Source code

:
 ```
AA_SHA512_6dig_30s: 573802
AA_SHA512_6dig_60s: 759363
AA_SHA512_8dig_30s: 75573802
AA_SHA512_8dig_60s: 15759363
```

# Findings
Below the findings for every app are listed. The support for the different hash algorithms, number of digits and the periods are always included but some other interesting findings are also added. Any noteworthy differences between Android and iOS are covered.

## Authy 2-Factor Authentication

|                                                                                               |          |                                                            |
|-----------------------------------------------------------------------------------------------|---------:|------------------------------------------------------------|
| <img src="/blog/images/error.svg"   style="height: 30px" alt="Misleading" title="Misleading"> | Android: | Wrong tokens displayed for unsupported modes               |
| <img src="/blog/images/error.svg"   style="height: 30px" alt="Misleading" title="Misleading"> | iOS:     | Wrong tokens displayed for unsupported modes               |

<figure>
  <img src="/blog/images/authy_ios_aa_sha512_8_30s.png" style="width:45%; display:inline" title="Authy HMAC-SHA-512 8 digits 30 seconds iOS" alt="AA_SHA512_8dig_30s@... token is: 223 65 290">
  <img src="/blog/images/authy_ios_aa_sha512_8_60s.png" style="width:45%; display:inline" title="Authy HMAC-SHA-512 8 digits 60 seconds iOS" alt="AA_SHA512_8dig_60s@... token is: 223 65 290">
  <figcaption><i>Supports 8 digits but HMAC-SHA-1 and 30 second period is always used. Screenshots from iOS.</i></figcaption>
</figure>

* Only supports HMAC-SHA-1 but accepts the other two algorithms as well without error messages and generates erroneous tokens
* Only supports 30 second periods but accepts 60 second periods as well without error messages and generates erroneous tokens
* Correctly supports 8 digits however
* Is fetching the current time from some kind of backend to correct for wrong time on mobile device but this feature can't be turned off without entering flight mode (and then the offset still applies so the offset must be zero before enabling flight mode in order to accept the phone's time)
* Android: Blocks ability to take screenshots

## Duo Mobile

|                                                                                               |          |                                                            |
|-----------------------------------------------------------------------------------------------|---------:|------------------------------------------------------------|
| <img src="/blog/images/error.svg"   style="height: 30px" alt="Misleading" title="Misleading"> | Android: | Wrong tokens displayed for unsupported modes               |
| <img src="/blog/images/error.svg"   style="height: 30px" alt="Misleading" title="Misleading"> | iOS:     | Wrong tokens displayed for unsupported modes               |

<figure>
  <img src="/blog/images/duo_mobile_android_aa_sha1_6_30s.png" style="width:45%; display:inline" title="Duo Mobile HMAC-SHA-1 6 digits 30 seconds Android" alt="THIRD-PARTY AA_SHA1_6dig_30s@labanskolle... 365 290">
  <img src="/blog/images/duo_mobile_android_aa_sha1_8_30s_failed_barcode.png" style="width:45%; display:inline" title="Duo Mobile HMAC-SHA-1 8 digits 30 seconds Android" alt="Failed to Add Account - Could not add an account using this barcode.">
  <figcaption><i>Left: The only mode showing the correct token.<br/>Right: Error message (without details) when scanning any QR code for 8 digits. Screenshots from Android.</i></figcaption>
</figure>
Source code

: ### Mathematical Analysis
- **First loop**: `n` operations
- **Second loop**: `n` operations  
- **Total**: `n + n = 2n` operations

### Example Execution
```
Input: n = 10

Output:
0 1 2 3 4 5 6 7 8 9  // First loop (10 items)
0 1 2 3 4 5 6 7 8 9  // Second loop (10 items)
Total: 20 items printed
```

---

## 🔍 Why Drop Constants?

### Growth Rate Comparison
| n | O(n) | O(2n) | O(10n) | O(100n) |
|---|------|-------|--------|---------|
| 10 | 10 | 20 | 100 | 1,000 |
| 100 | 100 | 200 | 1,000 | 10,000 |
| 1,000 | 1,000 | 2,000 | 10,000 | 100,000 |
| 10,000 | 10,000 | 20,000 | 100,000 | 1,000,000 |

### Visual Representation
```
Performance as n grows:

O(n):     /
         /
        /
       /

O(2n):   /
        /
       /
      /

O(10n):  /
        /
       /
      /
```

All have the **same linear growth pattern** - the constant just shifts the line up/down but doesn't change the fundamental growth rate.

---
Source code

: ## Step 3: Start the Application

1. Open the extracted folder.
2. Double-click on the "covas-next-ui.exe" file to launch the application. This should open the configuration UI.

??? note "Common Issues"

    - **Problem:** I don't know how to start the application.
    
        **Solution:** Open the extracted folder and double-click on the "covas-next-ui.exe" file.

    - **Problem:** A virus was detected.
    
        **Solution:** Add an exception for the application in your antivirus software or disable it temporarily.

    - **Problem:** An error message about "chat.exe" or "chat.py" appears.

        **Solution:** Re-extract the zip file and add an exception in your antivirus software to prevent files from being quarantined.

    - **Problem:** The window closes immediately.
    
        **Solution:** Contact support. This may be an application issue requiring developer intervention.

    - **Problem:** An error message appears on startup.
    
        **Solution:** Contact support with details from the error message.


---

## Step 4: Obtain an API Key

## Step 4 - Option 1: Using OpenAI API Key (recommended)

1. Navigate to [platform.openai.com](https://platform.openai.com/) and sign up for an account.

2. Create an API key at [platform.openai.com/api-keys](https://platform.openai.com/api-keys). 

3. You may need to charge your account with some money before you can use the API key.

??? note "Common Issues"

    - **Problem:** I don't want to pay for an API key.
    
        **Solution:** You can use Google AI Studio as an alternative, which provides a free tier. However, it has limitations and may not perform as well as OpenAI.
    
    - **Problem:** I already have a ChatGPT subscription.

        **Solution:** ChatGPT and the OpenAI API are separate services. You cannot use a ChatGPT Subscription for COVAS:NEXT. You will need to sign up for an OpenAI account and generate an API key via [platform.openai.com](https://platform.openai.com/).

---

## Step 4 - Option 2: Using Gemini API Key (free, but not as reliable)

* REQUIRED WORK:
From the line holding "1. Navigate to" to the line holding "- **Problem:** I don't want", inclusive, restate each line above exactly as written.

* ANSWER BOX:
1. Navigate to [platform.openai.com](https://platform.openai.com/) and sign up for an account.

2. Create an API key at [platform.openai.com/api-keys](https://platform.openai.com/api-keys). 

3. You may need to charge your account with some money before you can use the API key.

??? note "Common Issues"

    - **Problem:** I don't want to pay for an API key.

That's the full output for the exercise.